I love some Fort Stewart.


----------



## oldfella1962 (Dec 5, 2016)

Yeah I hunt on an army base (Fort Gordon). Bear in mind every base has it's own unique rules. If let's say you wanted to hunt on Fort Gordon you would have to be active duty or retired military or a contractor (or fire-fighter or cop or GS worker) currently working or assigned to the base. Also you have to pass their criminal background check to be allowed to bring a weapon (even a bow) on base - ever been arrested for misdemeanor weed of any amount? You're not hunting here. However you do not have to "qualify" with your bow or prove your accuracy - good because I cannot stand shooting my bow while people watch me! 

I think I read that some bases make you use a tree-stand in their archery areas - no ground hunting allowed.  All I can figure is a miss can't fly as far because you're shooting at a downward angle. But I only hunt on the ground so forget hunting there. 

Just putting this info out in case anyone wants to begin hunting on a military base they will know what they might be getting into. There are many rules and procedures that differ from base-to-base. 

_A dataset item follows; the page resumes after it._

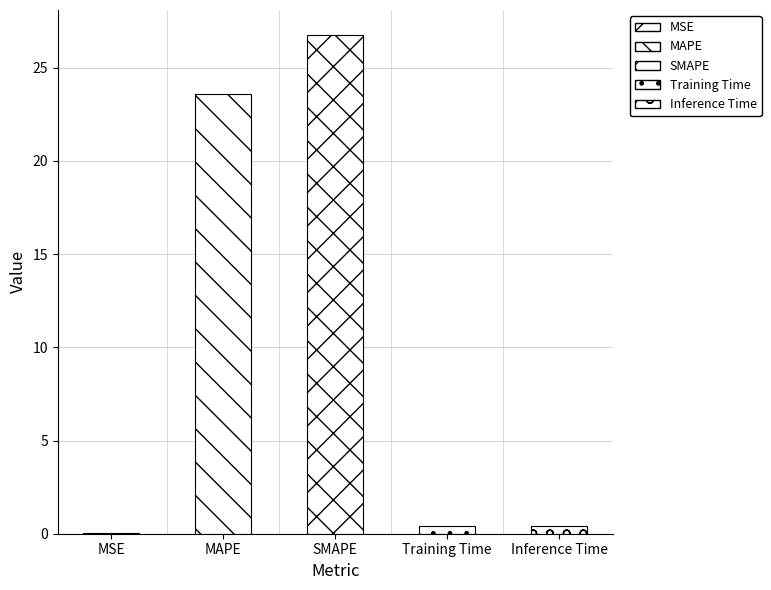

Read the value at SMAPE.

26.8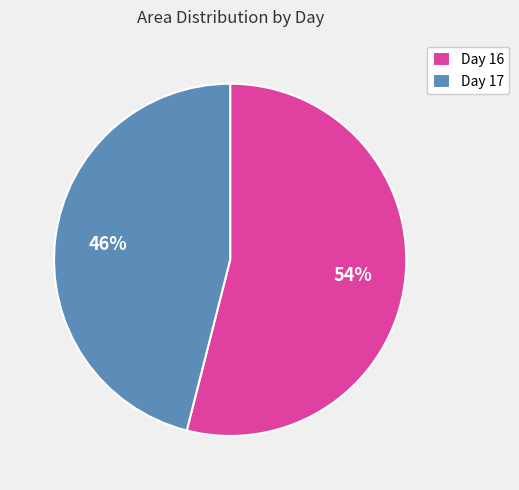

Is it true that Day 16 is 48% of the pie?

False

This year on Fort Gordon in the gun area they met their "doe quota" a couple of weeks ago meaning only bucks allowed. Then because trail cameras were picking up pics of so many does, the managers opened doe hunting back up because they had obviously underestimated the doe population. There are no quotas in the archery areas - they know there are too many deer there and have always been managed for "low density" which they never achieve, and with my lack of success they never will!


----------



## humdandy (Feb 15, 2017)

Been many times and have yet to see a hog........at least a live one.  Walked 8-10 miles looking for them.....I did see some sign.

Saw some monster road kills.

I've seen plenty of turkeys and deer.

Went this past weekend and qualified with a longbow at 15 yards and 20 yards.  Not a problem at all.......basically you have to hit the size of a pie plate at those ranges.


----------



## sawtooth (Feb 20, 2017)

I wish Ft. Benning would open up to hunting and adopt some of Stewart's policies.


----------